Sorti sur Netflix fin 2021, le film Don’t Look up du réalisateur Adam Mckay interroge avec acuité l’incapacité de nos sociétés à faire face au défi du changement climatique.
Une production super efficace…
Long de plus de deux heures, Don’t Look Up est un film catastrophe avec un rythme et des rebondissements inhérents au genre. On y suit le combat de deux scientifiques, le professeur Randall (incarné par Leonardo DiCaprio) et sa doctorante Kate Dibiasky (Jennifer Lawrence) – qui a découvert qu’une comète de plusieurs kilomètres de diamètre heurtera la Terre d’ici six mois – pour alerter le gouvernement puis l’opinion publique de cette menace destructrice pour la planète. À l’instar des travers de nos sociétés, ils font face à une classe politique corrompue, avec au premier rang la présidente des États-Unis jouée de manière magistrale par Meryl Streep et à des médias qui répugnent à traiter des mauvaises nouvelles. Peu habitués au monde de la communication, les deux scientifiques s’évertuent à crier leur vérité face à un public de sourds, ce qui donne lieu à des scènes très cocasses avec les deux présentateurs d’une chaîne d’information en continu (Tyler Perry et la presque méconnaissable Cate Blanchett).
Avec ce casting en or – complété par deux coqueluches de la jeunesse : la chanteuse Ariana Grande et l’acteur Timothée Chalamet – ce film à gros budget avait tous les atouts pour toucher un large public et le succès est au rendez-vous : en quelques semaines, le film est déjà devenu le troisième long-métrage original Netflix le plus vu sur la plate-forme. Si on peut regretter la sortie de ce film sur Netflix (qui n’est pas à une contradiction près puisque la vidéo à la demande est très polluante), il faut se réjouir que par ce biais le film ait pu être visionné par des millions de personnes. Mais comme dans toute grosse production américaine, les ficelles sont un peu trop voyantes parfois et surtout, le ton de film hésite entre la comédie, la satire pure et la dénonciation beaucoup plus sérieuse, dans un équilibre souvent bancal. Son réalisateur, Adam McKay, s’est spécialisé dans la comédie et au sein de sa filmographie, on peut conseiller The Big Short.
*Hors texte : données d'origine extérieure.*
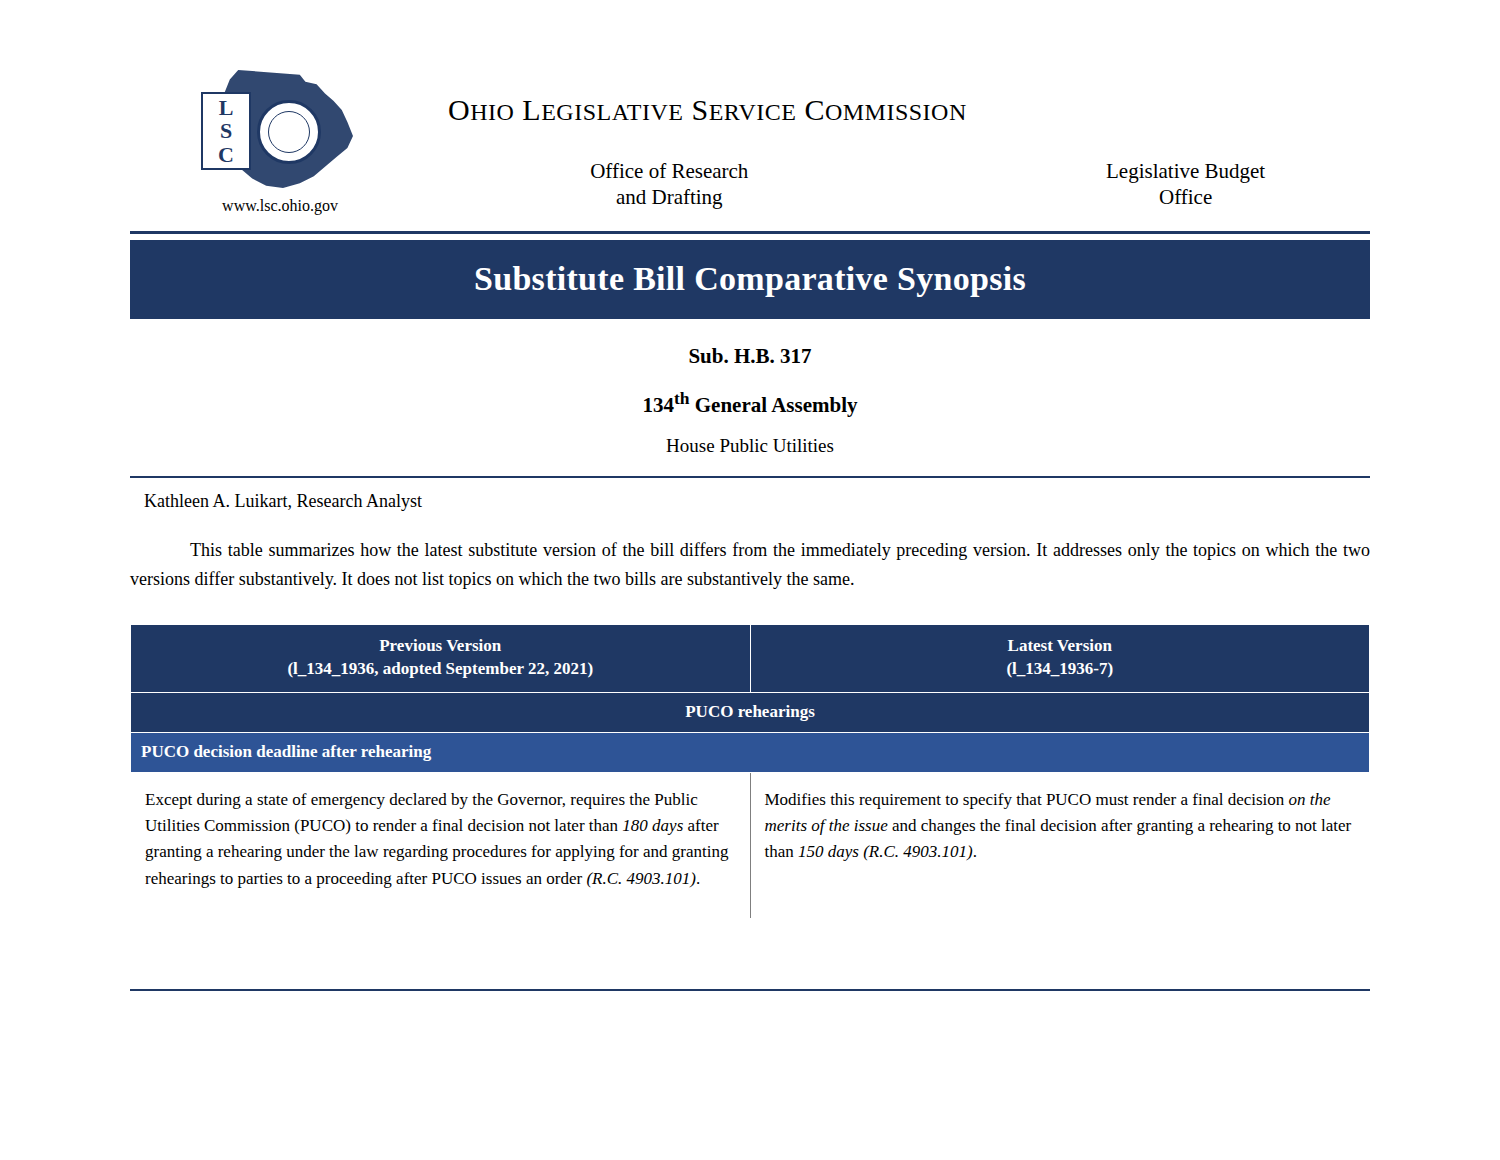LSC
www.lsc.ohio.gov
OHIO LEGISLATIVE SERVICE COMMISSION
Office of Research
and Drafting
Legislative Budget
Office
Substitute Bill Comparative Synopsis
Sub. H.B. 317
134th General Assembly
House Public Utilities
Kathleen A. Luikart, Research Analyst
This table summarizes how the latest substitute version of the bill differs from the immediately preceding version. It addresses only the topics on which the two versions differ substantively. It does not list topics on which the two bills are substantively the same.
| Previous Version (l_134_1936, adopted September 22, 2021) | Latest Version (l_134_1936-7) |
| --- | --- |
| PUCO rehearings |
| PUCO decision deadline after rehearing |
| Except during a state of emergency declared by the Governor, requires the Public Utilities Commission (PUCO) to render a final decision not later than 180 days after granting a rehearing under the law regarding procedures for applying for and granting rehearings to parties to a proceeding after PUCO issues an order (R.C. 4903.101) . | Modifies this requirement to specify that PUCO must render a final decision on the merits of the issue and changes the final decision after granting a rehearing to not later than 150 days (R.C. 4903.101) . |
Le casse du siècle (sorti en 2015), film qui avait pour sujet la crise des subprimes et à notre avis bien plus drôle, car Don’t Look Up suscite plutôt un sourire grinçant qu’un franc éclat de rire tant il s’avère réaliste.
…qui pointe des sujets essentiels
La métaphore est en effet filée avec beaucoup de brio et de justesse, avec certains éléments tout à fait à propos, en particulier le personnage de génie de la tech, mélange de Bill Gates, Elon Musk et Steve Jobs. Plus gros donateur de la campagne et donc très proche de la présidente, ce dernier a l’idée d’exploiter les métaux rares présents dans la comète avec une technologie pas encore opérationnelle, faisant miroiter le gisement d’emplois que cela représenterait. Cet arc narratif pointe un danger extrêmement actuel : le techo-solutionnisme ou comment les grandes sociétés essaient de faire croire que la technologie peut résoudre le changement climatique (comme le stockage de carbone) pour éviter de remettre en cause leurs mauvaises pratiques. Ceci est un exemple des très bonnes trouvailles scénaristiques du film (dans un genre plus comique, on peut citer le concert géant de charité avec la star de la pop ralliée à bonne cause dont la chanson prône de « regarder le ciel » face à ceux qui sont dans le déni de l’existence de la comète) qui offre un bon panorama des maux de notre société. Dans les propos de plusieurs scientifiques ou activistes du climat qui se sont exprimés à la suite du visionnage du film se lisait un certain soulagement d’avoir enfin à disposition un produit culturel de masse qui expliquait leur désarroi et les obstacles auxquels ils font face.
Plus qu’un film à succès, Don’t Look Up est en train de devenir un phénomène de société permettant de remettre sur la table le problème du changement climatique à un moment crucial, notamment en France où pour l’instant la campagne présidentielle a accordé bien trop peu de place à ces problématiques. Il est même étonnant qu’un film avec ce parti pris – une fin qu’on ne divulgâchera pas ici – rencontre un tel écho, alors que depuis des années la stratégie alarmiste portée par des documentaires ou films écologiste semblait échouer (d’où à l’inverse le succès du documentaire Demain de Cyril Dion et Mélanie Laurent sur l’écologie vue par le prisme des solutions). Mais la catastrophe se faisant chaque jour plus visible – rappelons que 2021 s’est classée au sixième rang des années les plus chaudes – sans doute l’heure n’est elle désormais plus à l’optimisme, mais à « l’organisation du pessimisme » (selon la formule de Walter Benjamin), et cela commence par accepter de regarder nos maux en face.